Holland is a classically trained soprano singer holding a Bachelor of Classical Voice degree from the Sydney Conservatorium of Music. She received a scholarship after graduating from Cairns State High School in 2006. Erin also received a Music Scholarship from The Women's College, University of Sydney, where she lived throughout the 4 years of her bachelor's degree.

She has achieved advanced qualifications in Classical Voice, Clarinet and Theory A.M.E.B examinations, as well as Jazz and Tap dance examinations.

== Modelling career ==

=== Miss World Australia 2013 ===
Holland beat 32 finalists to be crowned Miss World Australia on 20 July 2013. For the talent component of the competition, Holland sang "Maybe This Time" from the 1972 musical film Cabaret, receiving first place, and Miss World Australia Talent. She went on to represent Australia in the Miss World International competition in Bali, Indonesia. She credits her success to her family and friends, and the Miss World Australia organization.

=== Miss World 2013 ===
Holland was awarded the Miss World Continental Queen of Beauty, Oceania on 28 September 2013, placing in the Top 10 of the overall competition out of 130 countries.
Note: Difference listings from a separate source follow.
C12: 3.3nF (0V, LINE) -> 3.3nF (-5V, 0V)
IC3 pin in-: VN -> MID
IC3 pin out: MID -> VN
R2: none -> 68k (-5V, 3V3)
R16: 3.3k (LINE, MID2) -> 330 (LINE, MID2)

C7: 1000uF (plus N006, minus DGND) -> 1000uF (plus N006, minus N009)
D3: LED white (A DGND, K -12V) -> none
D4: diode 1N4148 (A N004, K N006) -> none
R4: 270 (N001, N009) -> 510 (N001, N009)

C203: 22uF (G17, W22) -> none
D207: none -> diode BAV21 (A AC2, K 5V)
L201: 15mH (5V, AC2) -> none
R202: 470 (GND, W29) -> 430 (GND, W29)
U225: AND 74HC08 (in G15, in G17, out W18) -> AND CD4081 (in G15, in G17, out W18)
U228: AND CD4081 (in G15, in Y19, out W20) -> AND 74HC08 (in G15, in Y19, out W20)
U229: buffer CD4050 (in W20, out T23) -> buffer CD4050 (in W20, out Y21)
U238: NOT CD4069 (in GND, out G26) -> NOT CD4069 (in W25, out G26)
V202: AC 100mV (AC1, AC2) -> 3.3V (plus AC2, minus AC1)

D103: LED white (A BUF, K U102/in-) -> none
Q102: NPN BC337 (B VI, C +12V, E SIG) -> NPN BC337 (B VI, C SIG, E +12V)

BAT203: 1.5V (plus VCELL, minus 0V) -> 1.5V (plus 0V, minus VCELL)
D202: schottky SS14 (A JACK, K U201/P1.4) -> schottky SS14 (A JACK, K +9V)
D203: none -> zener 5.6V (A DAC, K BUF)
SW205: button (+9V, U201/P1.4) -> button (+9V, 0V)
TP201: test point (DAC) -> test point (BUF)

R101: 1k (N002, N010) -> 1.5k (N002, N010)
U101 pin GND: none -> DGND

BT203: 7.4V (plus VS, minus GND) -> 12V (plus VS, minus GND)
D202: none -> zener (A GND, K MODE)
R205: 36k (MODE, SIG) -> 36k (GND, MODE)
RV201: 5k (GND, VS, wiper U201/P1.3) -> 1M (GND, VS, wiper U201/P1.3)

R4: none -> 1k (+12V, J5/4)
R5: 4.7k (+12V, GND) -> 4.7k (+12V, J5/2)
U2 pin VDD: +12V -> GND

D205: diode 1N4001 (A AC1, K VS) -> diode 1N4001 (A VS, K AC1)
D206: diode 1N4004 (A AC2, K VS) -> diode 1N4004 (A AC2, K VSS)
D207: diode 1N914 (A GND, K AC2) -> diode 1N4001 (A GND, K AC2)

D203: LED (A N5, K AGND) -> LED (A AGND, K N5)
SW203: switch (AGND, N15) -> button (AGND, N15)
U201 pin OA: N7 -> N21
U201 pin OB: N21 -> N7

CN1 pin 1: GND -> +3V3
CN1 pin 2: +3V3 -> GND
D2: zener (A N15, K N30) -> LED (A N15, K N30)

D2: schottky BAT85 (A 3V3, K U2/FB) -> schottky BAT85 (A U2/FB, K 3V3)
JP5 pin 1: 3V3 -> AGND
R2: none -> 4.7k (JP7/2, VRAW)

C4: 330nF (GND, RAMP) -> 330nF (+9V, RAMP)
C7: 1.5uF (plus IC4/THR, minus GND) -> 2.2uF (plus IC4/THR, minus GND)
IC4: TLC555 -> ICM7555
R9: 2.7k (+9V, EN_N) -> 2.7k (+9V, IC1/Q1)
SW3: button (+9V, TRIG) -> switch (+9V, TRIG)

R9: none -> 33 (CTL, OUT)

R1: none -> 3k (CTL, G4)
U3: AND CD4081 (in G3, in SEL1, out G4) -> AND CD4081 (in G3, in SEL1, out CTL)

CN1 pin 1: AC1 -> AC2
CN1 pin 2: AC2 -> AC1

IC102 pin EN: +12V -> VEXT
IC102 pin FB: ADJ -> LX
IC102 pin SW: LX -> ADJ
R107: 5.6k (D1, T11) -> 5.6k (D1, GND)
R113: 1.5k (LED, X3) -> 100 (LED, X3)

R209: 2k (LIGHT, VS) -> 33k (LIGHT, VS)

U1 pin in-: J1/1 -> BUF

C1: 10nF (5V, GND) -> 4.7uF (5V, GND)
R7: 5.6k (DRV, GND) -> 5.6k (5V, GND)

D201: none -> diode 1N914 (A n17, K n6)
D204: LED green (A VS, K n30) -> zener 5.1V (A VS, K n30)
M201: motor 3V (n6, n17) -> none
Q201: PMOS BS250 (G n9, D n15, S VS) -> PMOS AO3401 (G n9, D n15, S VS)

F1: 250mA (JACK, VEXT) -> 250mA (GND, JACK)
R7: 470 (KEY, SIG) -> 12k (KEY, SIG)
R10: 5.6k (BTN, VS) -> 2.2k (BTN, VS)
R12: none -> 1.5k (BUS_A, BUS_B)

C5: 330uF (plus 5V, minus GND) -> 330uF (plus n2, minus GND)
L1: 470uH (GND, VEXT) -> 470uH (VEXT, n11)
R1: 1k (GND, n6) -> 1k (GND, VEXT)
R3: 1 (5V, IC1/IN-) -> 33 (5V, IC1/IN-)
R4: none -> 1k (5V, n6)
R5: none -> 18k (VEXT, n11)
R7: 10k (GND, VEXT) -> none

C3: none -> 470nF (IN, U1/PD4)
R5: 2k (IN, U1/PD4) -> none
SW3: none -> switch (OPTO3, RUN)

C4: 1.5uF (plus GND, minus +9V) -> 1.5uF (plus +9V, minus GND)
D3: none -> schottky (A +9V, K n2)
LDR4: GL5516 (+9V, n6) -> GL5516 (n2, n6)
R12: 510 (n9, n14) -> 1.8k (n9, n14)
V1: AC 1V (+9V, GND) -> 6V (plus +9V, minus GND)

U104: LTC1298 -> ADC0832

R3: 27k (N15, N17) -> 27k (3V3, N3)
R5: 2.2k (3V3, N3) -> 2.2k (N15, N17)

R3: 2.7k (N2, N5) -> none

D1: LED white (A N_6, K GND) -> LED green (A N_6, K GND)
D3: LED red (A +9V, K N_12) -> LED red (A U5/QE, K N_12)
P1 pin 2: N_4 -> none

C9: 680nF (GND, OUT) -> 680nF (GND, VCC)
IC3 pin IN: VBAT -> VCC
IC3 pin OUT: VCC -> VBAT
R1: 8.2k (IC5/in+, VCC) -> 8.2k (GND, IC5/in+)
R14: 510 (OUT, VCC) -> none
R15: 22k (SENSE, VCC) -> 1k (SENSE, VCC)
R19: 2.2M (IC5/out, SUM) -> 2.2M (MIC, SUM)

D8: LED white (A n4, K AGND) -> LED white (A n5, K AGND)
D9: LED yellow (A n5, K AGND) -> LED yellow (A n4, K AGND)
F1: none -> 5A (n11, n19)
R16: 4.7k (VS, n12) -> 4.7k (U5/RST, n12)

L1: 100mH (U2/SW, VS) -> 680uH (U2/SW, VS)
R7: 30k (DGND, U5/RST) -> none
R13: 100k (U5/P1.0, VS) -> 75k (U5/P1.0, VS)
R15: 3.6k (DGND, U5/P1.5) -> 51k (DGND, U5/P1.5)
For the talent component of the competition, she performed "Someone Like You" from the 1990 musical Jekyll & Hyde, where she received first Runner-up, Erin also placed first Runner-up in the coveted Beauty With A Purpose philanthropy component and eighth in Interview.

As the reigning Miss World Oceania, Erin has travelled with the Miss World organisation since the competition, performing and attending events in China and United States; most recently performing and judging the International Mister World 2014 competition in England.

==Charity work==
Holland is an ambassador for the International Beauty with a Purpose Charity as a former Beauty Queen. This has seen her actively involved in providing aid for the Lilla Community, a remote Indigenous community located in the Northern Territory, Australia. She is also involved with Variety, the Children's Charity, and Make-A-Wish Foundation, and is an ambassador for McHappy Day, supporting the Ronald McDonald Charity.